Jamie shakes his head and looks me in the eye, determined. “I want you to have it. Unless you’d rather have another. Like the phoenix or something. It’s not done yet, but you can have it when I’m finished. Or any of them. Whichever you want. Or if you don’t want them I can paint something else.”
I pull Jamie into my arms, nearly crushing him to me. “Are you sure?” I ask him. It’s unbelievable that he would want to give me the painting, but then, if he’s the real Perfect Ten, that seems about par for the course.
He pushes me back, just enough so he can look into my eyes. “Yeah. But only if we’re still on for tomorrow.”
“Tomorrow, yes,” I say even as my mind drifts off to tonight, when I’ll be listening to Travis’s band play and who knows what else afterward. The guilt punches me in the gut again.
“So what should I wear?”
I give him a sheepish smile. “I don’t know what we’re doing yet. Been trying to wrack my brain for an idea since I asked, but nothing around here seems suitable.”

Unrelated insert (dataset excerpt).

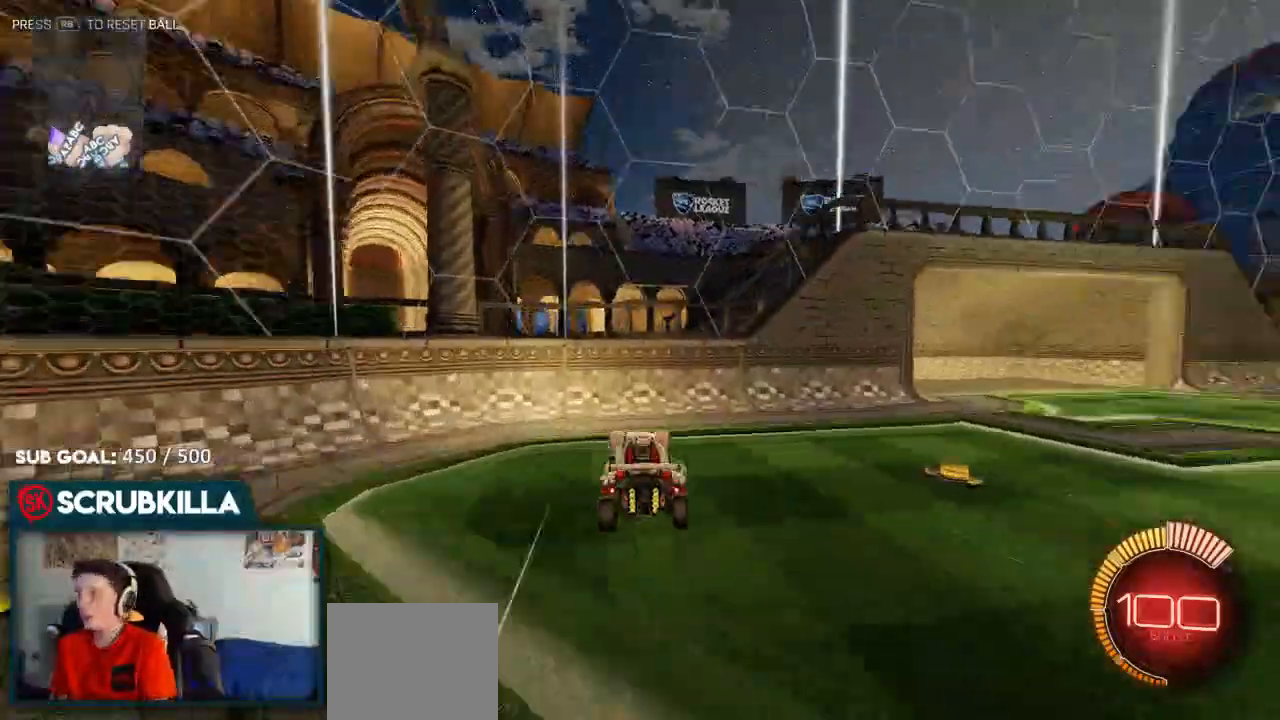
{"buttons": ["B", "R2"], "left_stick": "right", "right_stick": "center", "events": [[67, "Y", "down"], [133, "Y", "up"], [183, "left_stick", "right"], [400, "B", "down"], [450, "R2", "up"], [483, "R2", "down"]]}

Jamie gives me one of his smiles, his special brand of coy. “I don’t care what we do, Sam. I’m still just kind of in shock that you’re interested.”
I can’t help but chuckle a little. “Why is it shocking that I’d be interested in a gorgeous, talented artist?”
Jamie grins. “Gorgeous, huh? If you say so.”
“Jamie, if I could paint, you’d be my first subject.” He laughs and it’s like a summer breeze flowing through the room. Just then, an idea blindsides me. A brilliant idea that might really impress the gorgeous artist. “Hey, would you be willing to wake up early and travel a little tomorrow?”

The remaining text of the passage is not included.